The Bureau of Labor and Statistics will show deep and wide losses this year. This decline has already sharply offset gains accrued during the previous two years. Here at my job, the close to two-thirds drop reflects the numbers of the nation. I know this is not about me. It is about all of us.

While Arkansas has spectacular, socially distanced leisure in the summer months -- chances to get out and not mingle; this will not be the case come winter, and not to be overly dramatic but in popular parlance, "winter is coming." I'm sure my theater roots will be evident when I say to you, "now (will be) the winter of our discontent."
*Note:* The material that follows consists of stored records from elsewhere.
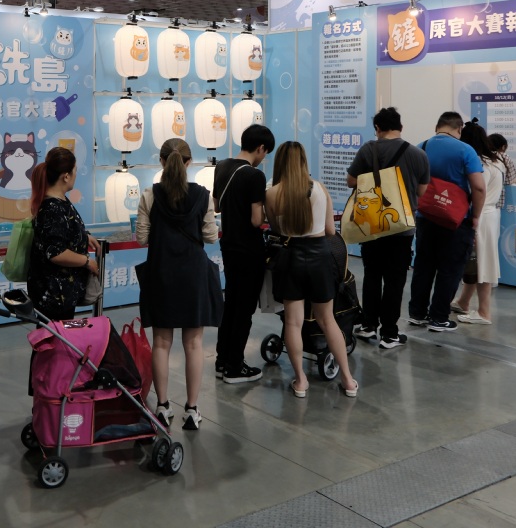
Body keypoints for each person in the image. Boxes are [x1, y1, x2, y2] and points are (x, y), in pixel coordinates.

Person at [135, 139, 222, 430]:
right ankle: (192, 409)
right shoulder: (202, 196)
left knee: (161, 343)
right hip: (193, 275)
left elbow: (142, 238)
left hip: (161, 273)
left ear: (162, 162)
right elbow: (211, 237)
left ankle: (162, 406)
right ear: (188, 162)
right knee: (194, 344)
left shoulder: (150, 195)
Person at [265, 142, 357, 397]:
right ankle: (348, 380)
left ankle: (300, 381)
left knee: (293, 323)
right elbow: (329, 231)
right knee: (328, 320)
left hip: (290, 258)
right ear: (303, 161)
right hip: (320, 257)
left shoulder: (272, 194)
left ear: (280, 163)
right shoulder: (320, 189)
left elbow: (275, 230)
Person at [345, 106, 429, 349]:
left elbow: (351, 181)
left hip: (373, 224)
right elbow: (421, 191)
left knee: (372, 275)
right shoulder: (418, 154)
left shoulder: (368, 149)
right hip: (402, 228)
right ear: (400, 127)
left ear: (377, 128)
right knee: (395, 280)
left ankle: (369, 325)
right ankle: (390, 334)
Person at [408, 112, 486, 332]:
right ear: (459, 128)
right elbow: (479, 187)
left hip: (425, 217)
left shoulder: (420, 147)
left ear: (437, 126)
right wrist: (476, 216)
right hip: (456, 219)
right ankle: (439, 317)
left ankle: (417, 313)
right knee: (450, 268)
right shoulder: (465, 150)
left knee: (424, 266)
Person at [212, 125, 275, 384]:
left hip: (228, 246)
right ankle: (235, 367)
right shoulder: (254, 175)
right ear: (260, 148)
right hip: (250, 249)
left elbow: (217, 205)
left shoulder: (222, 166)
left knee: (231, 304)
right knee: (244, 308)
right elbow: (256, 220)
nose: (263, 158)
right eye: (265, 152)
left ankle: (222, 360)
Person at [27, 147, 101, 320]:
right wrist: (87, 261)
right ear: (66, 176)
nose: (76, 175)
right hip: (53, 293)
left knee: (59, 334)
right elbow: (56, 252)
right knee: (53, 335)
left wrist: (83, 237)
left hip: (62, 291)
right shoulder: (52, 208)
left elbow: (62, 231)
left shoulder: (59, 202)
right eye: (75, 171)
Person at [452, 122, 505, 325]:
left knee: (483, 263)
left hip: (480, 214)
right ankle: (464, 301)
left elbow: (478, 191)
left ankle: (484, 312)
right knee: (478, 261)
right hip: (490, 214)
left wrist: (473, 218)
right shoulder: (495, 160)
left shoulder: (479, 164)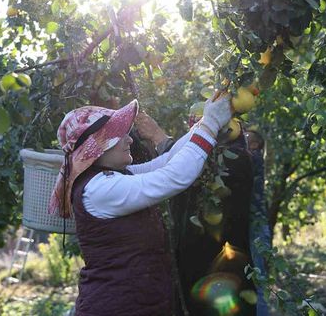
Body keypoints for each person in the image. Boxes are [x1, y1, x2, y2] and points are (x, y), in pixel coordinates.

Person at [48, 95, 232, 316]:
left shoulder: (113, 177)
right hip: (115, 308)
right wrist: (210, 125)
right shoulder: (98, 190)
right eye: (119, 135)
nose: (130, 140)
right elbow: (173, 177)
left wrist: (205, 122)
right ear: (98, 147)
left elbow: (168, 162)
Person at [246, 129, 272, 316]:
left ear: (255, 145)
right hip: (255, 226)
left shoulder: (253, 158)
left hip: (256, 228)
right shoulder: (252, 158)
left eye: (246, 137)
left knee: (259, 282)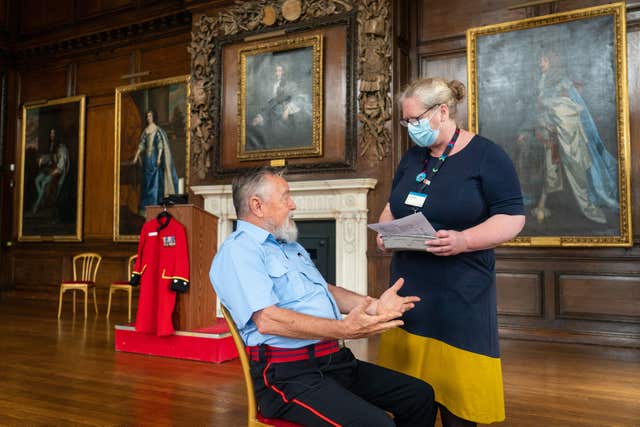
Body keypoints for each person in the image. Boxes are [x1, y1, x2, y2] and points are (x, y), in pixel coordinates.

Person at [210, 167, 437, 427]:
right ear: (257, 206)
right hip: (288, 376)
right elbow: (268, 320)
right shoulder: (239, 251)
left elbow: (325, 290)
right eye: (286, 197)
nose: (293, 205)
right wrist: (343, 329)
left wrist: (374, 306)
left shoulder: (288, 245)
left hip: (334, 362)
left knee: (419, 396)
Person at [375, 78, 526, 426]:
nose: (411, 128)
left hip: (461, 295)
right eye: (406, 121)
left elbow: (512, 217)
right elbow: (393, 205)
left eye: (415, 120)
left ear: (443, 112)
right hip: (409, 292)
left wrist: (464, 240)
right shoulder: (412, 157)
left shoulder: (487, 155)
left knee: (459, 404)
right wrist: (386, 232)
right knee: (410, 398)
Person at [526, 50, 618, 224]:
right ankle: (542, 205)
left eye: (544, 60)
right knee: (550, 169)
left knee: (575, 169)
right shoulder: (542, 81)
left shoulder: (562, 82)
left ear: (552, 62)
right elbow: (538, 108)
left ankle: (587, 206)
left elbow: (569, 106)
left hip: (567, 133)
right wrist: (542, 119)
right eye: (540, 60)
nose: (541, 63)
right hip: (550, 133)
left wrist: (546, 106)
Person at [247, 63, 312, 150]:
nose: (277, 73)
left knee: (285, 141)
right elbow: (272, 102)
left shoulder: (290, 84)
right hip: (273, 117)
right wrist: (261, 117)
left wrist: (288, 110)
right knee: (272, 141)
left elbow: (299, 97)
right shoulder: (274, 85)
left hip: (285, 117)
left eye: (280, 70)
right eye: (276, 71)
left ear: (284, 72)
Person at [132, 110, 179, 216]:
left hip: (154, 158)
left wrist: (158, 158)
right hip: (147, 160)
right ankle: (146, 209)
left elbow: (160, 145)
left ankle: (155, 207)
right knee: (147, 184)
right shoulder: (146, 130)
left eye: (150, 116)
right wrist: (136, 157)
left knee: (156, 183)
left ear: (154, 117)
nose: (148, 118)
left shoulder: (157, 130)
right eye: (147, 116)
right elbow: (142, 144)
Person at [32, 128, 69, 214]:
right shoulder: (53, 145)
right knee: (37, 180)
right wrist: (42, 159)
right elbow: (50, 157)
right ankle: (42, 200)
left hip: (59, 172)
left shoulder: (62, 148)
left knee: (44, 182)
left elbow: (61, 167)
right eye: (51, 134)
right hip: (52, 168)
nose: (51, 136)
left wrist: (51, 173)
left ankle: (36, 205)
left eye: (53, 134)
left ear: (57, 135)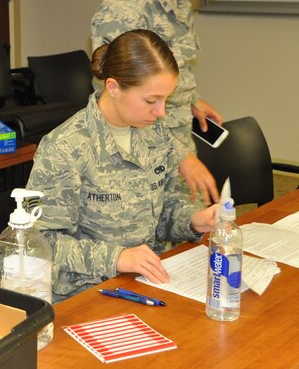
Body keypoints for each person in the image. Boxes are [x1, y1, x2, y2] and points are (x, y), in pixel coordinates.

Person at [27, 30, 217, 302]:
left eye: (166, 100)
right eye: (151, 101)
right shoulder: (65, 147)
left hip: (146, 283)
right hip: (87, 294)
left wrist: (192, 220)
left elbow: (164, 207)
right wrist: (117, 258)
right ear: (113, 88)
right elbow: (39, 244)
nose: (161, 112)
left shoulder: (156, 134)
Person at [91, 0, 235, 204]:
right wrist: (181, 155)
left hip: (173, 152)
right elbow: (121, 103)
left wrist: (191, 99)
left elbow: (166, 73)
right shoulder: (126, 11)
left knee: (191, 236)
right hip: (134, 166)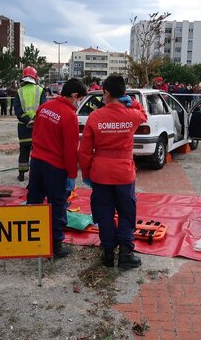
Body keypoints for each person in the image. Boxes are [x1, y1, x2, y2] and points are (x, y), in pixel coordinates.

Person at [78, 75, 147, 269]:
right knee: (126, 211)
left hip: (100, 173)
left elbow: (84, 151)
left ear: (106, 93)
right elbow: (144, 114)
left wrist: (86, 173)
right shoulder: (132, 115)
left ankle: (108, 253)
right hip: (124, 172)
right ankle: (125, 253)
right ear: (123, 93)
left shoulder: (95, 117)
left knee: (104, 212)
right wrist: (133, 102)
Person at [27, 78, 87, 258]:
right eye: (80, 99)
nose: (79, 103)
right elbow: (70, 149)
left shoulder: (44, 107)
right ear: (74, 95)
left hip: (37, 162)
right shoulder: (69, 116)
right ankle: (55, 245)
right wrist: (71, 174)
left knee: (34, 202)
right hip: (55, 167)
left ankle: (31, 240)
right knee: (57, 205)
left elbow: (35, 133)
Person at [13, 66, 47, 182]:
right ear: (35, 77)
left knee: (24, 150)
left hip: (23, 127)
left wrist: (28, 120)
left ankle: (21, 175)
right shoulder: (41, 90)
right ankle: (35, 175)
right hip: (38, 126)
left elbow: (18, 111)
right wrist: (35, 120)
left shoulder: (19, 92)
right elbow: (43, 108)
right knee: (37, 152)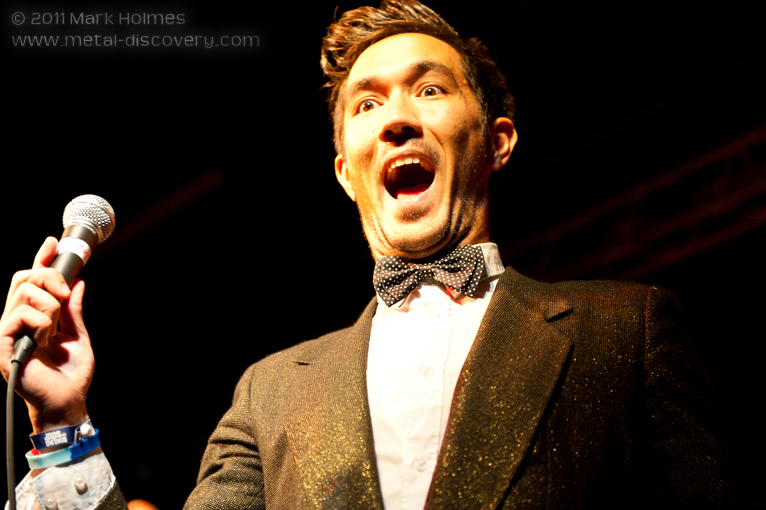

According to a report released by the University of Arkansas' Center for Business and Economic Research at the Sam M. Walton College of Business, we are ripe to see smaller metro and non-metro areas struggle with sharp declines and prolonged economic pain. This will take careful husbandry and forward-looking in order to survive and even longer to thrive.

We will never recoup what we've already lost. However, with aid we may stay afloat long enough to weather these times and with luck and good management, again sail freely in a healthy economy. We are calling for aid and if our state of Arkansas cannot assist us, it may be a long time, if ever, before we can again assist and provide services on which everyone has come to rely. Please consider helping us to survive that we may continue the rich tradition of service which is a hallmark of Arkansas and beyond.

Emily Parker has been a sales administrative assistant for Visit Hot Springs for eight years.